_Job:_
Format the lines from the start of the records through the line "genus: Euphagus" as a numbered list, omitting any blank lines.

_Exercise data:_
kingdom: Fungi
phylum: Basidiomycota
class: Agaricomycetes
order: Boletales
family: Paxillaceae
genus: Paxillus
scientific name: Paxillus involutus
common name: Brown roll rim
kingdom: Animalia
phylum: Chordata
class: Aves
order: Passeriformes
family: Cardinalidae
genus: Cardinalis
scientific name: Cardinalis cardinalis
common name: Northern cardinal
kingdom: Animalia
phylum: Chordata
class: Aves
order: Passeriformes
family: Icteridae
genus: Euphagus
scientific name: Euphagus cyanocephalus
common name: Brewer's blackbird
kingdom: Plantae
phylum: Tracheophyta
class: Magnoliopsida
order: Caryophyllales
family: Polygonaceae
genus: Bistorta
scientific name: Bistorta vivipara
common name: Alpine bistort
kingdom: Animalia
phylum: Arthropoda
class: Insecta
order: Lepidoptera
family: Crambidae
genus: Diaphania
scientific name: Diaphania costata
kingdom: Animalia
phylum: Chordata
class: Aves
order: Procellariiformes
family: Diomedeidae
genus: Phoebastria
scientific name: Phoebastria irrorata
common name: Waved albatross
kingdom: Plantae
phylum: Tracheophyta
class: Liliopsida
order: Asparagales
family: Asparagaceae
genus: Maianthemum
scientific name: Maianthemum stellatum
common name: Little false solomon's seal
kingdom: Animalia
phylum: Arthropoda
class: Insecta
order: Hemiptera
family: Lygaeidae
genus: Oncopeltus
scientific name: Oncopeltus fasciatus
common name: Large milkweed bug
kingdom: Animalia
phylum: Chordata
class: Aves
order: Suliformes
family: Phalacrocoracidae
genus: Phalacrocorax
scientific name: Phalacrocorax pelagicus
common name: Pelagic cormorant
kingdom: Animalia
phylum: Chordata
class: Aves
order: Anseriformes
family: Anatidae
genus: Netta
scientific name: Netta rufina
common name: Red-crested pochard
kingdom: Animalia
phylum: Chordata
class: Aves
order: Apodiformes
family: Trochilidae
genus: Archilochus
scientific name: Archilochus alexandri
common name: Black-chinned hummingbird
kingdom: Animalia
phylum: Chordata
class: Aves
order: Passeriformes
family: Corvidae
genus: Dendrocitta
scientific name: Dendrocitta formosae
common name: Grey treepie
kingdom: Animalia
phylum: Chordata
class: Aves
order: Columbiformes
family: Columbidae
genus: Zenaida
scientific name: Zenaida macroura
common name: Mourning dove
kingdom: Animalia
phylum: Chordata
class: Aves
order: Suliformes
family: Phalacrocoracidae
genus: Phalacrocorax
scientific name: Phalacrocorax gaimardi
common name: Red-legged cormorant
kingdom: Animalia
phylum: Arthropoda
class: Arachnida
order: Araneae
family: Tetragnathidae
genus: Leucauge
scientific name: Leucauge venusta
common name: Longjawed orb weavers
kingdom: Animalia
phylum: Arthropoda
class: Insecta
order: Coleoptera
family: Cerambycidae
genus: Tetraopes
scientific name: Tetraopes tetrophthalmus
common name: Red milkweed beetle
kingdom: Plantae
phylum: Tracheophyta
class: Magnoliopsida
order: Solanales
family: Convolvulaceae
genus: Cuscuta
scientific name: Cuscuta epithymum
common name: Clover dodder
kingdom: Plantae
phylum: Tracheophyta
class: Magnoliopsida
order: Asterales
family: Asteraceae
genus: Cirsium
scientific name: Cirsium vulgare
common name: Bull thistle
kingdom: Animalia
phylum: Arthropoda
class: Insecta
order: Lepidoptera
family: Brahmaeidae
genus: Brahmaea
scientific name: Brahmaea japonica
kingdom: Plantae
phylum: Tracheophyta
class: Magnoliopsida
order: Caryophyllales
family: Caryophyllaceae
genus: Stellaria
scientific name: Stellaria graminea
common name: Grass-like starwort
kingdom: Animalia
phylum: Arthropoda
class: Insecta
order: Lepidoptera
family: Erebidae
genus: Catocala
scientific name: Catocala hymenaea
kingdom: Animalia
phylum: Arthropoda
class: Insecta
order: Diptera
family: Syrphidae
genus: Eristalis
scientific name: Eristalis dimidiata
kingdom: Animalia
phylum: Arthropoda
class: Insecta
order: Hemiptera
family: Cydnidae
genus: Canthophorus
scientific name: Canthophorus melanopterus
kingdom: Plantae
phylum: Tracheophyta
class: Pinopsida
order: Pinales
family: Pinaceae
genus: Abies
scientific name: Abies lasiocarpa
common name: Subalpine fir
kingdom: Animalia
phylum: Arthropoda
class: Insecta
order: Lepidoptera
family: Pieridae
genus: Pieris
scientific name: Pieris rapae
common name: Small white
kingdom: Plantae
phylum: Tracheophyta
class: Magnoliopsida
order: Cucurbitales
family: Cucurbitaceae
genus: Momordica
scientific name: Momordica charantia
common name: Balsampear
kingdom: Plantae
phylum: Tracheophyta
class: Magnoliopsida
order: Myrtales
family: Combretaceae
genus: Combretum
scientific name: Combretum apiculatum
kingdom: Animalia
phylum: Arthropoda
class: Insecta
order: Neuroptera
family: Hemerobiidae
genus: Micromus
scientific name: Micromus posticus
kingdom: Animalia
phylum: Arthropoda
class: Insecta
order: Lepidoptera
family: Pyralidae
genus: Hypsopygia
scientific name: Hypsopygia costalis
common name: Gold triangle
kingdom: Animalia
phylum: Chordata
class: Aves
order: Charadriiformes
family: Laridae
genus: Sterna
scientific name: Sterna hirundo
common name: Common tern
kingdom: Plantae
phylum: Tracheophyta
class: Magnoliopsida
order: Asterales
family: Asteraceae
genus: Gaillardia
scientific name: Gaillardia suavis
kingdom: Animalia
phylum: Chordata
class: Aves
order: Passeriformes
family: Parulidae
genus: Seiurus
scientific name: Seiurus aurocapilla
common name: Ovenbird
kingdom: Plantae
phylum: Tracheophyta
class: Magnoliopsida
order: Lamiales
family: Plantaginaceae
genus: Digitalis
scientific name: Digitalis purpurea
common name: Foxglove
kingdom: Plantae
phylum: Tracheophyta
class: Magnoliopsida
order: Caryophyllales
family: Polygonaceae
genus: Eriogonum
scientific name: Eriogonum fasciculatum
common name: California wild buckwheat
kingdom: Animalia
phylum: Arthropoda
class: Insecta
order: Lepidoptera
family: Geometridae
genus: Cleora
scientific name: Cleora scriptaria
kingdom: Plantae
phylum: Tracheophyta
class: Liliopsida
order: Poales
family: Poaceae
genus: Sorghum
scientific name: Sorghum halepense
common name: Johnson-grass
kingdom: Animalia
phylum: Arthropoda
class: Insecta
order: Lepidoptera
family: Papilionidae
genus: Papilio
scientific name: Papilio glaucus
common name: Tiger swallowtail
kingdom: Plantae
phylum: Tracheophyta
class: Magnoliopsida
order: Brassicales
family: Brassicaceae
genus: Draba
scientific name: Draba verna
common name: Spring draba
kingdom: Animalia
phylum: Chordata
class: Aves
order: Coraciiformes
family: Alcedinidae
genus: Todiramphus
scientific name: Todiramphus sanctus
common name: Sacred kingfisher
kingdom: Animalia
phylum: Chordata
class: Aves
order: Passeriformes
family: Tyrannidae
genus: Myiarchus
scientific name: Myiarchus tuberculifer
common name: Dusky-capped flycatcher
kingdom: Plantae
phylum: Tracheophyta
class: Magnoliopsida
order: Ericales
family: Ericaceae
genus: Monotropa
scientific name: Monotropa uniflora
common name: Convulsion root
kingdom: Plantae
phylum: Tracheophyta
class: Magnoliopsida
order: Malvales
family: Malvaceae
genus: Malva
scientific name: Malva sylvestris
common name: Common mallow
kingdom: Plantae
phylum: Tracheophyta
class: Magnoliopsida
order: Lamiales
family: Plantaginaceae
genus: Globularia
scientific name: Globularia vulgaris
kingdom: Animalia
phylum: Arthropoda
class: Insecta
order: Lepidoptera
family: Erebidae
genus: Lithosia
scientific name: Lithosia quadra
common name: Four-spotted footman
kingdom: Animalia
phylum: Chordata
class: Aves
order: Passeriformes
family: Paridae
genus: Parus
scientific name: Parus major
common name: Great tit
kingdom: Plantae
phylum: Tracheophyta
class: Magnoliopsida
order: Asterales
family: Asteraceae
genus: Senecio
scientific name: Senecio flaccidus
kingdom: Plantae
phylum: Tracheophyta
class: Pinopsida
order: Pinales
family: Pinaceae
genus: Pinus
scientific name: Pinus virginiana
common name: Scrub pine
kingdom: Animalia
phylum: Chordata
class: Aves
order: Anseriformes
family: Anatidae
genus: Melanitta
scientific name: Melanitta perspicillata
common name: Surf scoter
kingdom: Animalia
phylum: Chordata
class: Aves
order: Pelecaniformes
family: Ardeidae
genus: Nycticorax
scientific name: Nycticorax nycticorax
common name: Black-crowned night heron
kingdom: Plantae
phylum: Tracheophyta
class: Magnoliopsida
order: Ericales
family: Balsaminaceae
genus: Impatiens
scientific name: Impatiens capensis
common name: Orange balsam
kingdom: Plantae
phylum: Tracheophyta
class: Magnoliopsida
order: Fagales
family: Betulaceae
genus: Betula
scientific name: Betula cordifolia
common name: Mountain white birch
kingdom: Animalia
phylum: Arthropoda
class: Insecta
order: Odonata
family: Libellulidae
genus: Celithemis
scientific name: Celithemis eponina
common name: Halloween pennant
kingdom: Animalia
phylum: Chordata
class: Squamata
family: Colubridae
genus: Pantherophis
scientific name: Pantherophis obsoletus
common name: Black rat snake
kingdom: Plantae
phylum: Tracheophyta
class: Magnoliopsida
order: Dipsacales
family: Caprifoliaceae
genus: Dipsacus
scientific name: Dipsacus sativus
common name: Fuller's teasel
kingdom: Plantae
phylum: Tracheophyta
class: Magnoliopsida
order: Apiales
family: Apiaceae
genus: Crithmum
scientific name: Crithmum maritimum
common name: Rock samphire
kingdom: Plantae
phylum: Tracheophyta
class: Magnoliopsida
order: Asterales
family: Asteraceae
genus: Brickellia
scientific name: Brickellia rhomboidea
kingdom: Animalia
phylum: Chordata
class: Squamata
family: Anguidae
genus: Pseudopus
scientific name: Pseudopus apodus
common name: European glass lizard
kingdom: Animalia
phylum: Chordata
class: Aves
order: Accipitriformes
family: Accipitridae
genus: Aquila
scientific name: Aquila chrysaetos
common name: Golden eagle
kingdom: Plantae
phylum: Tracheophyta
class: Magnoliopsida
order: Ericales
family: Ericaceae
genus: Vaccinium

_The completed task:_
1. kingdom: Fungi
2. phylum: Basidiomycota
3. class: Agaricomycetes
4. order: Boletales
5. family: Paxillaceae
6. genus: Paxillus
7. scientific name: Paxillus involutus
8. common name: Brown roll rim
9. kingdom: Animalia
10. phylum: Chordata
11. class: Aves
12. order: Passeriformes
13. family: Cardinalidae
14. genus: Cardinalis
15. scientific name: Cardinalis cardinalis
16. common name: Northern cardinal
17. kingdom: Animalia
18. phylum: Chordata
19. class: Aves
20. order: Passeriformes
21. family: Icteridae
22. genus: Euphagus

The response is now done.